Is the VRO still hooked up or do you premix? If that cylinder is running with low compression it can make the motor run like crap out on the water while running under a load, BUT it may run fine at home on the muffs.

I had a Merc 150 V6 that had one cylinder w/low compression. It ran great on the muffs. I didn't run it under a load for fear of causing the piston to break apart or throw a rod through the block.
I had HOPED it was just a stuck ring and decarbing would free it up. The compression never came up so I tore it down. The ring had welded itself to the piston and gouged/scored the cylinder wall. This was from the previous owner not doing any preventative maintenance, had a clogged jet in one of the carbs which caused it to overheat.

If I were you, like I had previously posted, take the head off and check that cylinder before running the motor anymore. If the low compression is from a damaged ring, piston, etc., the damage WILL get worse by running that motor.
If you don't notice any damage you can pour some seafoam or "ring free" on top of the cylinder, let it soak for a day or two, and see if it may just be a stuck ring. BUT if it WAS a stuck ring I would think that your recent run on the water would have broken it loose.
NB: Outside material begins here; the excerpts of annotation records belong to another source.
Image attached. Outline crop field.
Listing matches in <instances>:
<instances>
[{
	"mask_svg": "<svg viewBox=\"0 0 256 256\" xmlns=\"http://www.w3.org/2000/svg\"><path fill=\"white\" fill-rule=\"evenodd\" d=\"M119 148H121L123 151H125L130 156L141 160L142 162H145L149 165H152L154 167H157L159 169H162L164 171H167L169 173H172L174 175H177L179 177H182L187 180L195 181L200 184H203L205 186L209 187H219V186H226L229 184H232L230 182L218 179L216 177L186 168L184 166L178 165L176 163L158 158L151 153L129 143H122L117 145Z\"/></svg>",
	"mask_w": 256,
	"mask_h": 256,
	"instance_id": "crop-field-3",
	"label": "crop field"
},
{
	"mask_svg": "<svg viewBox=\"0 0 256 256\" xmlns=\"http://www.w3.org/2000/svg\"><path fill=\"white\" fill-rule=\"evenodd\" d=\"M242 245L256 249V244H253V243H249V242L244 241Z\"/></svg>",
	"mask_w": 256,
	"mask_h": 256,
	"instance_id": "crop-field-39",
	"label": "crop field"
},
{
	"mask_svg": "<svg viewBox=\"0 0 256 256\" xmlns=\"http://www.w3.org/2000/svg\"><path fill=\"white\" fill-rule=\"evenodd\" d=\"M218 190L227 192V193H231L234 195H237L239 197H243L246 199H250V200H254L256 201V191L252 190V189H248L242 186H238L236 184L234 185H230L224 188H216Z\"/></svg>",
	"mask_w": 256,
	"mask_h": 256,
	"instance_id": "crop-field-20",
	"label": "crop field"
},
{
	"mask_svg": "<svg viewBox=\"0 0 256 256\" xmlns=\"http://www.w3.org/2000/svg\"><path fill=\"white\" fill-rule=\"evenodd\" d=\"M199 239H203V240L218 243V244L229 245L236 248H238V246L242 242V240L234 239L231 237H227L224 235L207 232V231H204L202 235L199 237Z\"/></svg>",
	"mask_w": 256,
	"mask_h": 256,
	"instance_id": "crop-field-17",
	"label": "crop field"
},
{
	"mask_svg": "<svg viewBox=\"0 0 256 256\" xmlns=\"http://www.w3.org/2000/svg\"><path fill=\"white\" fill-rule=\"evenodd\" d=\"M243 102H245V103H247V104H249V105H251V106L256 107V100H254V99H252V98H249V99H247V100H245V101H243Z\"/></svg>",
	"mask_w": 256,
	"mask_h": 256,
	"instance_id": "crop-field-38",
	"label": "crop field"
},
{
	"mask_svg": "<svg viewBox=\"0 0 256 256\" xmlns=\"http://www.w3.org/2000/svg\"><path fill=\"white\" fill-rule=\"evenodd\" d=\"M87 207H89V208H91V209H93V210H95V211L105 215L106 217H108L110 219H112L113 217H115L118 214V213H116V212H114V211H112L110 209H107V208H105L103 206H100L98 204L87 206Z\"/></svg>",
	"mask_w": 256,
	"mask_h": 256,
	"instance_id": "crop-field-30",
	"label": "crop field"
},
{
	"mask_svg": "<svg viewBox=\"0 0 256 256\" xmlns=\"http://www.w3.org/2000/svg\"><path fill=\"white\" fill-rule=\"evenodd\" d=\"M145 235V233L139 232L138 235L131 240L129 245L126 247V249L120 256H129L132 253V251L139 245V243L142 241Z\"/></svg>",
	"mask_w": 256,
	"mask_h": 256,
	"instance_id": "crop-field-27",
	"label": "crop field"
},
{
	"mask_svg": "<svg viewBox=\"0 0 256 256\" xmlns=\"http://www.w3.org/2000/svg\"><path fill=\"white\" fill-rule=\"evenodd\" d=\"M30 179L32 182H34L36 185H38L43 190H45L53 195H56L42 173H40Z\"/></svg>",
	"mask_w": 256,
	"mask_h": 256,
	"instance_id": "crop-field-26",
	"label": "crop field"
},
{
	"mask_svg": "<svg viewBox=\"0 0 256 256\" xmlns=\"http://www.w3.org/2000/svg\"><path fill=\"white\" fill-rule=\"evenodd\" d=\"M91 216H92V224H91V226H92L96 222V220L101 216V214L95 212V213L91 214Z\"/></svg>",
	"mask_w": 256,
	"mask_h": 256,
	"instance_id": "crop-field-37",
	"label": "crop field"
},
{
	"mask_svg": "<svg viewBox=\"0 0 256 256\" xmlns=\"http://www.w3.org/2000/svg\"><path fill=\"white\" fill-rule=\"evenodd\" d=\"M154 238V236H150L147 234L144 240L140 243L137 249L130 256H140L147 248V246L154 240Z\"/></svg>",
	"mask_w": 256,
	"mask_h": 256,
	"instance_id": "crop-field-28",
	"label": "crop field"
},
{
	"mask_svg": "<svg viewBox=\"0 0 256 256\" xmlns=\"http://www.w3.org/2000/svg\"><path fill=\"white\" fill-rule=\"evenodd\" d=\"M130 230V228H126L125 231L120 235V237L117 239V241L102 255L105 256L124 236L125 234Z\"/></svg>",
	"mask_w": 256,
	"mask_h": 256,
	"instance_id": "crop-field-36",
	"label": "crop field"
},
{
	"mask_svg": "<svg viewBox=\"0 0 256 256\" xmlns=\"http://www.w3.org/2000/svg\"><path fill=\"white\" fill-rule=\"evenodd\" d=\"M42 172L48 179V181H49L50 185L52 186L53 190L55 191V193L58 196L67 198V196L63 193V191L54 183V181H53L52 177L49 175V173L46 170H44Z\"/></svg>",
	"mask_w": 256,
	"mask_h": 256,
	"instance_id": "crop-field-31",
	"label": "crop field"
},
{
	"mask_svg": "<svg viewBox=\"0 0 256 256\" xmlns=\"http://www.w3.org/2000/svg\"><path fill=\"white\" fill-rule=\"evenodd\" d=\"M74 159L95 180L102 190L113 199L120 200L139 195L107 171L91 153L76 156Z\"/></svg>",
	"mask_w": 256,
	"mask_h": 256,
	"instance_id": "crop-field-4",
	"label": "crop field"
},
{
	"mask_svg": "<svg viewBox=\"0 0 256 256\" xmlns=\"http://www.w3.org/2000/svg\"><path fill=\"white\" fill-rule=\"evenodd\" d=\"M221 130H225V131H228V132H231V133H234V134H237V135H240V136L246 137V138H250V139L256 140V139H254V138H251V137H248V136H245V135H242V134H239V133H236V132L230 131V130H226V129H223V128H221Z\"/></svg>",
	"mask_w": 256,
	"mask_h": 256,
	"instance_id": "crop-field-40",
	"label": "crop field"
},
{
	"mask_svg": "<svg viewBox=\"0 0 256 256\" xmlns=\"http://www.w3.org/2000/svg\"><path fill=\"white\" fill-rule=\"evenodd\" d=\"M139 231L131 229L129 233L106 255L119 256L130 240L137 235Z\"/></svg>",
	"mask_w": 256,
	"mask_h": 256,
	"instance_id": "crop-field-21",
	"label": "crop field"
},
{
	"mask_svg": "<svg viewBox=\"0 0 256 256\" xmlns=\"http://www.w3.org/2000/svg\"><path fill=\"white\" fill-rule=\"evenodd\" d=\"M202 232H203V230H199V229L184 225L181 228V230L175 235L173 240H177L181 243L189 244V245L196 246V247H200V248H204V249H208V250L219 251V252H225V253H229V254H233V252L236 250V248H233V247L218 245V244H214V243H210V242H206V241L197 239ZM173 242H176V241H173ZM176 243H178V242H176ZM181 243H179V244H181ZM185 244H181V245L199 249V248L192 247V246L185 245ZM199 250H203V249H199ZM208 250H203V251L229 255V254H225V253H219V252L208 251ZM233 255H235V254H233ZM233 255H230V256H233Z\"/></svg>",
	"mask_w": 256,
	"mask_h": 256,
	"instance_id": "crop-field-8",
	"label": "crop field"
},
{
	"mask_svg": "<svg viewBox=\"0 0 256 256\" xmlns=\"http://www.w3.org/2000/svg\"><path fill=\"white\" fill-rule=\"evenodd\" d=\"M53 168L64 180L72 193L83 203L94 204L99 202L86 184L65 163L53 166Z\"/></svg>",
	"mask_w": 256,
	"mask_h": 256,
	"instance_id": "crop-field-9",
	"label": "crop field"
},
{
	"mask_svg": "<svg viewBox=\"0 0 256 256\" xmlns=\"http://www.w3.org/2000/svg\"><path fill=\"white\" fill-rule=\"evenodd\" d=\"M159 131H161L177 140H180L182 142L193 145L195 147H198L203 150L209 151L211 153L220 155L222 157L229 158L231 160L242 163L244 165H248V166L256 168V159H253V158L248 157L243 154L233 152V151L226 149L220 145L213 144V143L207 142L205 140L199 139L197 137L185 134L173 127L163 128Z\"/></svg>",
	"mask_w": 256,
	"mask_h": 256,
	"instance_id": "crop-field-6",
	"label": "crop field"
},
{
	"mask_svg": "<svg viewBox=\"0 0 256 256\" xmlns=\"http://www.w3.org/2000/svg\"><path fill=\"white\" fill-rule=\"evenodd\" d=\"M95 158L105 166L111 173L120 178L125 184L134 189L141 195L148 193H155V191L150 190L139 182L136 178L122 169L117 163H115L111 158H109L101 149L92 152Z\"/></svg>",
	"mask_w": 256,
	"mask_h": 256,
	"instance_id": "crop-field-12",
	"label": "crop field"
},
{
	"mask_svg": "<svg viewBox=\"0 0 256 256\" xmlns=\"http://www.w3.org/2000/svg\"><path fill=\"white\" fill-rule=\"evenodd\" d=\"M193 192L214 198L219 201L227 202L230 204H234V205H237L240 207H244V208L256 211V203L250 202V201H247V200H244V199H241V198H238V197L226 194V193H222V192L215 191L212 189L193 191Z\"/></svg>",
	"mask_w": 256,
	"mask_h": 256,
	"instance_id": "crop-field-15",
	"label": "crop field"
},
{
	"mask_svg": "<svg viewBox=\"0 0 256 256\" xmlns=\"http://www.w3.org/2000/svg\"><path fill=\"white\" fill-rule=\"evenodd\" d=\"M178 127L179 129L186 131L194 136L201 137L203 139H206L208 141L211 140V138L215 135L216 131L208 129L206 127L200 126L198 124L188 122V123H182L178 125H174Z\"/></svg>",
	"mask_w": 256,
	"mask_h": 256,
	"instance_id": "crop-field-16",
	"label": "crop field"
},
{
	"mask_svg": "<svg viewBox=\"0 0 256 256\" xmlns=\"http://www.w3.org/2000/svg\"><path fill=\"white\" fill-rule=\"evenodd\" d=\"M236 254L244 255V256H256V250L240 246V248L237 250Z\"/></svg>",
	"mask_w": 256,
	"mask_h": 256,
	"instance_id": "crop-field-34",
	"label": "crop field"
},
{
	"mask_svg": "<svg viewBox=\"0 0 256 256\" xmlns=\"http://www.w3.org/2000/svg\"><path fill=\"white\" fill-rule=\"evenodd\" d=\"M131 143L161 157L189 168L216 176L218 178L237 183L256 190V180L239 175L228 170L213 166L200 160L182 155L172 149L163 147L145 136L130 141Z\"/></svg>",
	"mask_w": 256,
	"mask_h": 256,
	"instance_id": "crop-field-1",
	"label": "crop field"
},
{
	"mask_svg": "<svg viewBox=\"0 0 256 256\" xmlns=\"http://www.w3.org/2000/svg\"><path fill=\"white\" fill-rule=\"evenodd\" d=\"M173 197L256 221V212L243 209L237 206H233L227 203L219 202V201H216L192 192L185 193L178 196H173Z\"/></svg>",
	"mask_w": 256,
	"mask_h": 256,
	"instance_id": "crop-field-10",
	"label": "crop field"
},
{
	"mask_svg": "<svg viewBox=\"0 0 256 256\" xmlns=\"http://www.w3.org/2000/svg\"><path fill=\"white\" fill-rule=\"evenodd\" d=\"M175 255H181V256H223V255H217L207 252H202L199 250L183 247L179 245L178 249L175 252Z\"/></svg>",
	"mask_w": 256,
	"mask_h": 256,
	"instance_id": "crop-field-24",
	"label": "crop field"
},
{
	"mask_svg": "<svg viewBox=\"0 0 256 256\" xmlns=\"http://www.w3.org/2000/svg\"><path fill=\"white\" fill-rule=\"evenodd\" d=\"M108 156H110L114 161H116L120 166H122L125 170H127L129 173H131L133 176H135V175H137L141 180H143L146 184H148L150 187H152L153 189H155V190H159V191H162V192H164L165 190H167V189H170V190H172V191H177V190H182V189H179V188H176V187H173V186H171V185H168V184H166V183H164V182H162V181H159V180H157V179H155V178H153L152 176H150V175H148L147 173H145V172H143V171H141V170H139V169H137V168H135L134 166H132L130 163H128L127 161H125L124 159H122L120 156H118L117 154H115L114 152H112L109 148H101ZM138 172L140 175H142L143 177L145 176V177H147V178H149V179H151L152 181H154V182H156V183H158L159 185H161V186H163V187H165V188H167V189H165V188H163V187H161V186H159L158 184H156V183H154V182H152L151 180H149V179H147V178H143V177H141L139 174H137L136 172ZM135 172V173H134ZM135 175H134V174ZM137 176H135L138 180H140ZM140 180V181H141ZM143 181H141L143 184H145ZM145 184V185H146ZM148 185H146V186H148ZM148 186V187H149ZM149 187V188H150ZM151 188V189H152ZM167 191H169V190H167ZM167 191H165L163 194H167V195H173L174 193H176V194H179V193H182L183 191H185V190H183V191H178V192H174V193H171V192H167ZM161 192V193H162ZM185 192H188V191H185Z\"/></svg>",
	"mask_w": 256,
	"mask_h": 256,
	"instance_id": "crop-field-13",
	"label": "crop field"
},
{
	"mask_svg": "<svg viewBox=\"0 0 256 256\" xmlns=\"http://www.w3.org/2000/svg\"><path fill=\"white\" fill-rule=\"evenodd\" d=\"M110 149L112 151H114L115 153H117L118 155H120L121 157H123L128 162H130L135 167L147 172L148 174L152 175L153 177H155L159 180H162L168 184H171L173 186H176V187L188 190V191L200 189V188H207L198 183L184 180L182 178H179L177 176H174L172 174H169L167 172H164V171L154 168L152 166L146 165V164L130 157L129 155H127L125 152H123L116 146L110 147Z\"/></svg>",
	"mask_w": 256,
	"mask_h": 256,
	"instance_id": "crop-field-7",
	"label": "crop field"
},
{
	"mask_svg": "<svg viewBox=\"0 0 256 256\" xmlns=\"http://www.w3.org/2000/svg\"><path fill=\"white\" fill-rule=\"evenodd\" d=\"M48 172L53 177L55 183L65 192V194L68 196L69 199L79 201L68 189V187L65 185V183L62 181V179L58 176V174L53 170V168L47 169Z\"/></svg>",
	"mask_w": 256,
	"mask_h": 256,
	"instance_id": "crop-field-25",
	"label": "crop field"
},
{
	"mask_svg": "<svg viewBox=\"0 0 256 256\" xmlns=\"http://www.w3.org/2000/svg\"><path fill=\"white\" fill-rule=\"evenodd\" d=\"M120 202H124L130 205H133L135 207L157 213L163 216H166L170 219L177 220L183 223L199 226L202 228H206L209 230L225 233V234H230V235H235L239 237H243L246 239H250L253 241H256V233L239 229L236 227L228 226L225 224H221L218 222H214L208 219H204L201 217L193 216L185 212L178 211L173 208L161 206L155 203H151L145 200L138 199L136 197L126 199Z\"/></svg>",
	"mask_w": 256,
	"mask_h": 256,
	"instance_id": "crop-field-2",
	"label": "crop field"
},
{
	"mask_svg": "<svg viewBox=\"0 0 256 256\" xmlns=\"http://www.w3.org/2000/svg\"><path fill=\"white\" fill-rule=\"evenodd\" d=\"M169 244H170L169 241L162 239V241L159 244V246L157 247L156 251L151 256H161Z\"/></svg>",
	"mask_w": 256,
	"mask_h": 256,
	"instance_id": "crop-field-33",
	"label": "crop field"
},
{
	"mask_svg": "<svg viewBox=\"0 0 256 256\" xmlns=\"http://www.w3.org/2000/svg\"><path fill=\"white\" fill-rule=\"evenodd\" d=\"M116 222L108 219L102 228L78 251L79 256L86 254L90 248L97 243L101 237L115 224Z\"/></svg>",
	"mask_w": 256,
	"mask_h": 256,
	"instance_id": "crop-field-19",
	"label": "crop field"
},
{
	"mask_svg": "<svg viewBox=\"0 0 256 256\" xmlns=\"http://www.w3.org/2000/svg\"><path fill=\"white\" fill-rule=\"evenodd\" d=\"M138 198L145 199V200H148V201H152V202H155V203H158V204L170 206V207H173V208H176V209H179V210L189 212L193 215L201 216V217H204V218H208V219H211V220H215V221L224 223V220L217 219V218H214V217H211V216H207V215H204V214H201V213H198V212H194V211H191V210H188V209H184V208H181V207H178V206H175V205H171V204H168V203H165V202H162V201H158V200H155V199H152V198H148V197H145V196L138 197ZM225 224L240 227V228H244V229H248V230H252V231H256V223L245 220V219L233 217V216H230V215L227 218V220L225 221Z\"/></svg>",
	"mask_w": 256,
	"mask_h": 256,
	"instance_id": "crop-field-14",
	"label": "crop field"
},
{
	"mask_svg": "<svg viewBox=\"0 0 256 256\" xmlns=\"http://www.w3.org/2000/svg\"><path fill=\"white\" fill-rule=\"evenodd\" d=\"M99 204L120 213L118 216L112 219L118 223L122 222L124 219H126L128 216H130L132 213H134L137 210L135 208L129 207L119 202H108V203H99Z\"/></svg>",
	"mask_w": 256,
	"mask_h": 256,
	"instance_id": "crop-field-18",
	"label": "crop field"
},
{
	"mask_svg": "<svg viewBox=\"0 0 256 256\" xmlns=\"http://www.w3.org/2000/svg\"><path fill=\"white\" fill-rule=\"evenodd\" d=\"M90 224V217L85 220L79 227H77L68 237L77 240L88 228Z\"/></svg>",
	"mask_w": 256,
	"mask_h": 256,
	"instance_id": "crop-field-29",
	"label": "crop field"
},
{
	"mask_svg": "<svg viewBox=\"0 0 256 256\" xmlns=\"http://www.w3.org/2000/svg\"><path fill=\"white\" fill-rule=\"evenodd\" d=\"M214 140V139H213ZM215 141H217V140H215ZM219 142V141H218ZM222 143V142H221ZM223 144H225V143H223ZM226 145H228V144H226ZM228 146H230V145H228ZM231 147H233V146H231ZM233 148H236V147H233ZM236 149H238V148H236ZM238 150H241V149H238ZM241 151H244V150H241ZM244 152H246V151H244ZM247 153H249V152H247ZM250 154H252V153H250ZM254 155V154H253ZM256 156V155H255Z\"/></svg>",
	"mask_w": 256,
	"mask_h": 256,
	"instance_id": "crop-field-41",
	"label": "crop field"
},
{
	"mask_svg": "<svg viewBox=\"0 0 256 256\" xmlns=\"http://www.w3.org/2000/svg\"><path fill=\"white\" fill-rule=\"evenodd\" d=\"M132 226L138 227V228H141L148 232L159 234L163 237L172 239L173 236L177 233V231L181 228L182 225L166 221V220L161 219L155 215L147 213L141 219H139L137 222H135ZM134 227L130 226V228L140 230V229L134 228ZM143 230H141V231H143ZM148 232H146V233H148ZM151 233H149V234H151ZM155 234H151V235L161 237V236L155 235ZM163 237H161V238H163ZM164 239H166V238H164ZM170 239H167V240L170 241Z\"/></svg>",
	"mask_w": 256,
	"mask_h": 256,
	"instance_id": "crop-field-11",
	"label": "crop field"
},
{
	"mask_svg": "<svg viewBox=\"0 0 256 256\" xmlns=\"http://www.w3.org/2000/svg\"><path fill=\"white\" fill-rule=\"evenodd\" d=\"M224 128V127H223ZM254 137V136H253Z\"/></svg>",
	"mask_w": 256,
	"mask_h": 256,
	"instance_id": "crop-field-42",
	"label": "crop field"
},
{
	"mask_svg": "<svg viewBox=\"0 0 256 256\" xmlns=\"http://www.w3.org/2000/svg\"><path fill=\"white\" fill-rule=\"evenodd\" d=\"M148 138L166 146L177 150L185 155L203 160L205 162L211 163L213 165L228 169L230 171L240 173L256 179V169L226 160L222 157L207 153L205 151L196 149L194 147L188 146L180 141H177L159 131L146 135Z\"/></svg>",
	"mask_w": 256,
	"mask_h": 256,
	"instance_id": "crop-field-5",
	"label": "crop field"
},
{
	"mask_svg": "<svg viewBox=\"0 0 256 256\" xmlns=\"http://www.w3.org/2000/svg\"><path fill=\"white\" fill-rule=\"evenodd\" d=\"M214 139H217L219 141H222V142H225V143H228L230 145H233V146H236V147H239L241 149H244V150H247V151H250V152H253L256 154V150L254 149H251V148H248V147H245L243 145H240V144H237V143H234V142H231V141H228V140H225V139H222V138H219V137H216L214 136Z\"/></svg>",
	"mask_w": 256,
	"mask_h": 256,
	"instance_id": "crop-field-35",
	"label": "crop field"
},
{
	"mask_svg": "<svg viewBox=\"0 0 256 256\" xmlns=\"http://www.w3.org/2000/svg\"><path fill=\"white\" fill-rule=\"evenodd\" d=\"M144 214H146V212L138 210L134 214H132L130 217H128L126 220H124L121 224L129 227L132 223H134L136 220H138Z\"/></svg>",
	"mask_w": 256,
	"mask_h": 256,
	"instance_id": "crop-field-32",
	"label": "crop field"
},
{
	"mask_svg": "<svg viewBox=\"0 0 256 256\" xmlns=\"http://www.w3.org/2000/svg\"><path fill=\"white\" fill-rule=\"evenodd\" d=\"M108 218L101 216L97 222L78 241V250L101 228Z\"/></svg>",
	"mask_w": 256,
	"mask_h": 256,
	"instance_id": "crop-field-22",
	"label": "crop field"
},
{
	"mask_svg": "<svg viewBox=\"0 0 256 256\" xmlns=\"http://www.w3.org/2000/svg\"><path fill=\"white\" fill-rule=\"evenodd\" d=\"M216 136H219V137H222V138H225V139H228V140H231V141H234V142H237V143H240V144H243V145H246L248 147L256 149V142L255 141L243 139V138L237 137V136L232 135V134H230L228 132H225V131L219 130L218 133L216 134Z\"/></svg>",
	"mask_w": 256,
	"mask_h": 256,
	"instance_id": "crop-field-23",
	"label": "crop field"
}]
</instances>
So go ahead and check compression again. If it still low then pull the head. If the compression reading is higher than before, then it may just be a stuck ring.


----------



## RAMROD (Feb 11, 2013)

Yes the VRO is still in use. If I fix this motor it will be plugged off and I will pre-mix. I just acquired an 83 Johnson 75hp on another project. Compression good all around, motors look identical except where the electronics are located and the 75hp is a pre-mix motor. All on hold for now though headed back in for three weeks of work. Thanks for all the tips! I will be pulling the head on this thing to take a look and tinker with.


----------



## ShipwreckStew (Feb 20, 2013)

I just bought a 1986 60hp Evinrude VRO and the whole VRO pump was bad. Instead of putting a new VRO pump on and blocking it off to run premixed fuel, I put an older (1982) fuel pump on to get rid of the whole VRO system. The part was way cheaper than a new VRO pump and I know for sure that my engine is getting the correct ratio of oil


----------



## Paul Marx (Feb 21, 2013)

That's an old motor . If it were me I rebuild the top end and block off the VRO.


----------



## nick4203 (Feb 21, 2013)

i have an 81 kz 1000 and i had one cylinder that was running ~70 psi i poured in some seafoam and let the cylinder and and piston soak in it for mabe 3 days brought it up to a 100psi after running it a little bit in idle 

i love seafoam this stuff really works


----------



## RAMROD (Feb 21, 2013)

Thanks for the tips! Plan on pulling the head when I make it home. Will take some pictures when I do.


----------